Davanti a noi, nonostante avvocati e compagni della segreteria legale stiano dando il massimo per sostenere lo scontro, scorre una lenta via crucis di udienze che hanno il tono di un funerale. È un rito funebre che, riscrivendola, celebra la storia alla rovescia di quei movimenti.
Per fortuna in aula c’è Francesco Cirillo, mio compagno e coimputato, che ci allieta con i suoi disegni satirici. Una volta abbiamo riso talmente di gusto, che per poco il presidente non ci buttava fuori. Si diverte a immortalare le fasi grottesche del processo. Durante una delle ultime puntate, mi ha mostrato una vignetta che ritrae il capo della digos genovese Spartaco Mortola mentre di notte si sveglia di soprassalto perché gli appare in sogno l’avvocato Tambuscio, giovane e valente legale impegnato praticamente in quasi tutti i processi per il G8. Come dire: loro sono un incubo per noi, ma noialtri lo siamo anche per loro.

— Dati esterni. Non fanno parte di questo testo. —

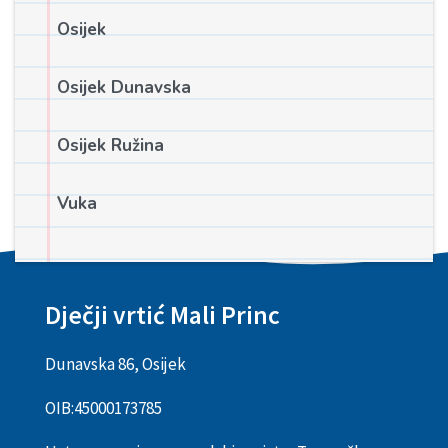
Osijek
Osijek Dunavska
Osijek Ružina
Vuka
Dječji vrtić Mali Princ
Dunavska 86, Osijek
OIB:
45000173785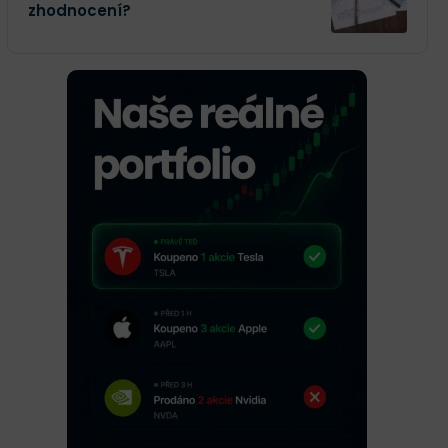
zhodnocení?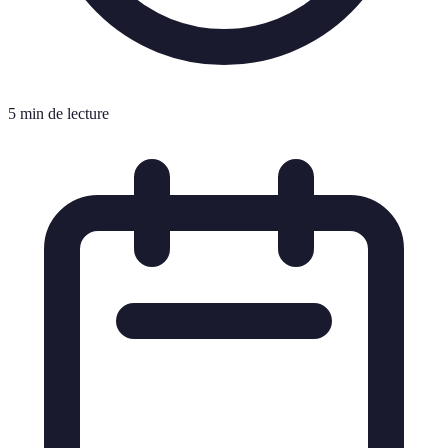
5 min de lecture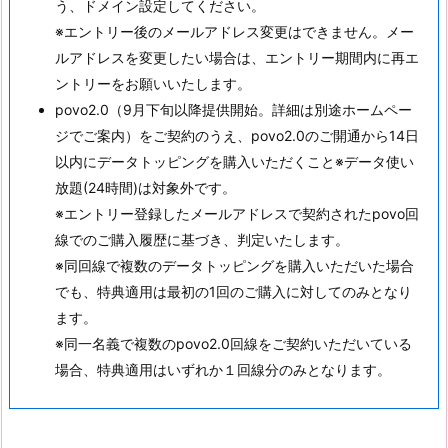
う、ドメイン設定してください。
※エントリー後のメールアドレス変更はできません。メー
ルアドレスを変更したい場合は、エントリー期間内に再エ
ントリーをお願いいたします。
povo2.0（9月下旬以降提供開始。詳細は別途ホームペー
ジでご案内）をご契約のうえ、povo2.0のご開通から14日
以内にデータトッピングを購入いただくこと※データ使い
放題(24時間)は対象外です。
※エントリー登録したメールアドレスで契約されたpovo回
線でのご購入履歴に基づき、判定いたします。
※同回線で複数のデータトッピングを購入いただいた場合
でも、特典適用は最初の1回のご購入に対してのみとなり
ます。
※同一名義で複数のpovo2.0回線をご契約いただいている
場合、特典適用はいずれか１回線分のみとなります。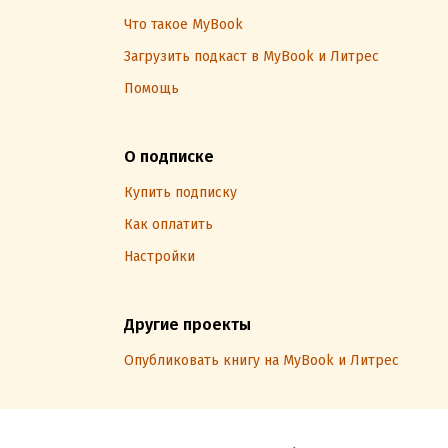
Что такое MyBook
Загрузить подкаст в MyBook и Литрес
Помощь
О подписке
Купить подписку
Как оплатить
Настройки
Другие проекты
Опубликовать книгу на MyBook и Литрес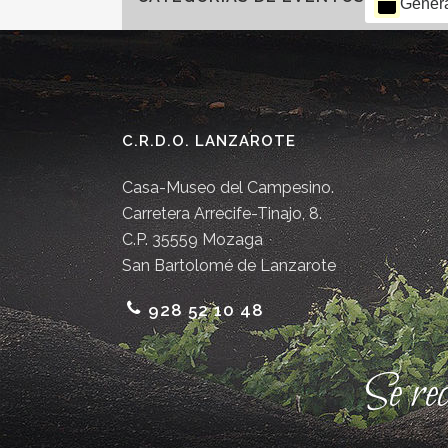
Gener
C.R.D.O. LANZAROTE
Casa-Museo del Campesino.
Carretera Arrecife-Tinajo, 8.
C.P. 35559 Mozaga
San Bartolomé de Lanzarote
928 52 10 48
Se re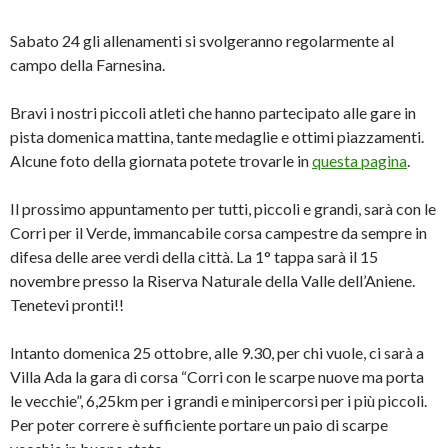
Sabato 24 gli allenamenti si svolgeranno regolarmente al
campo della Farnesina.
Bravi i nostri piccoli atleti che hanno partecipato alle gare in
pista domenica mattina, tante medaglie e ottimi piazzamenti.
Alcune foto della giornata potete trovarle in
questa pagina
.
Il prossimo appuntamento per tutti, piccoli e grandi, sarà con le
Corri per il Verde, immancabile corsa campestre da sempre in
difesa delle aree verdi della città. La 1° tappa sarà il 15
novembre presso la Riserva Naturale della Valle dell’Aniene.
Tenetevi pronti!!
Intanto domenica 25 ottobre, alle 9.30, per chi vuole, ci sarà a
Villa Ada la gara di corsa “Corri con le scarpe nuove ma porta
le vecchie”, 6,25km per i grandi e minipercorsi per i più piccoli.
Per poter correre è sufficiente portare un paio di scarpe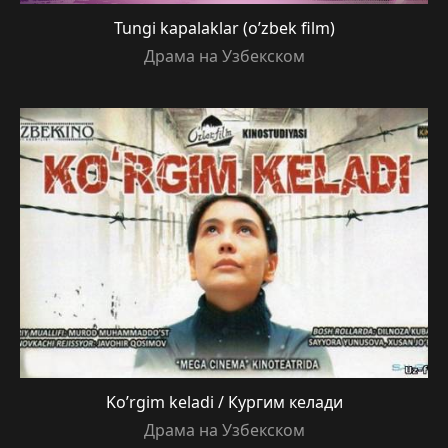
Tungi kapalaklar (o’zbek film)
Драма на Узбекском
Ko’rgim keladi / Кургим келади
Драма на Узбекском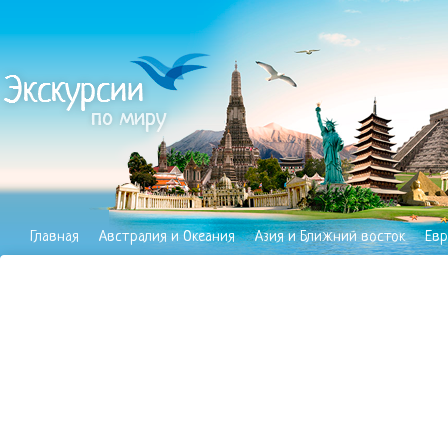
Главная
Австралия и Океания
Азия и Ближний восток
Евр
Полезное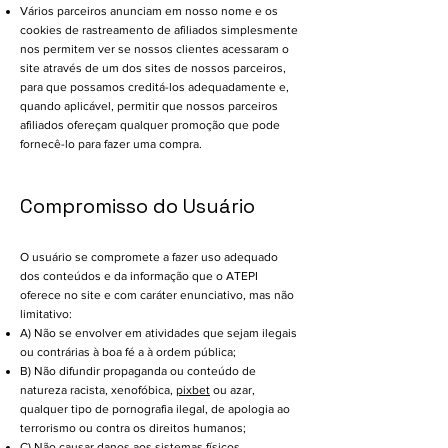
Vários parceiros anunciam em nosso nome e os
cookies de rastreamento de afiliados simplesmente
nos permitem ver se nossos clientes acessaram o
site através de um dos sites de nossos parceiros,
para que possamos creditá-los adequadamente e,
quando aplicável, permitir que nossos parceiros
afiliados ofereçam qualquer promoção que pode
fornecê-lo para fazer uma compra.
Compromisso do Usuário
O usuário se compromete a fazer uso adequado
dos conteúdos e da informação que o ATEPI
oferece no site e com caráter enunciativo, mas não
limitativo:
A) Não se envolver em atividades que sejam ilegais
ou contrárias à boa fé a à ordem pública;
B) Não difundir propaganda ou conteúdo de
natureza racista, xenofóbica,
pixbet
ou azar,
qualquer tipo de pornografia ilegal, de apologia ao
terrorismo ou contra os direitos humanos;
C) Não causar danos aos sistemas físicos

Ecco, in effetti Genova ha significato un rovesciamento della semantica convenzionale. Tutto ed il contrario di tutto. All’arrivo, scesi dal treno, sembrava di assistere ad un gigantesco esperimento collettivo di invasione dei luoghi urbani. Ripartendo, sabato 21 luglio, ci sentivamo invece invasi, accerchiati, espropriati dei diritti elementari di cittadinanza. Ricordo che per mangiare una pizzetta entrammo in una delle rare rosticcerie aperte, a poche centinaia di metri dal “Carlini”. Notammo con la coda dell’occhio uno strano movimento sulla strada. Sfuggimmo per pochi istanti ad una delle tante retate improvvisate dalla polizia, che entrava nei locali e sequestrava chiunque avesse un look da contestatore.
Genova è stata anche questo: paura e desiderio. E non ho mai capito se quel treno ci abbia portato indietro nel tempo, oppure se, come nel “Pianeta delle scimmie”, ci siamo trovati catapultati in un futuro distopico, una dimensione senza più domande né risposte.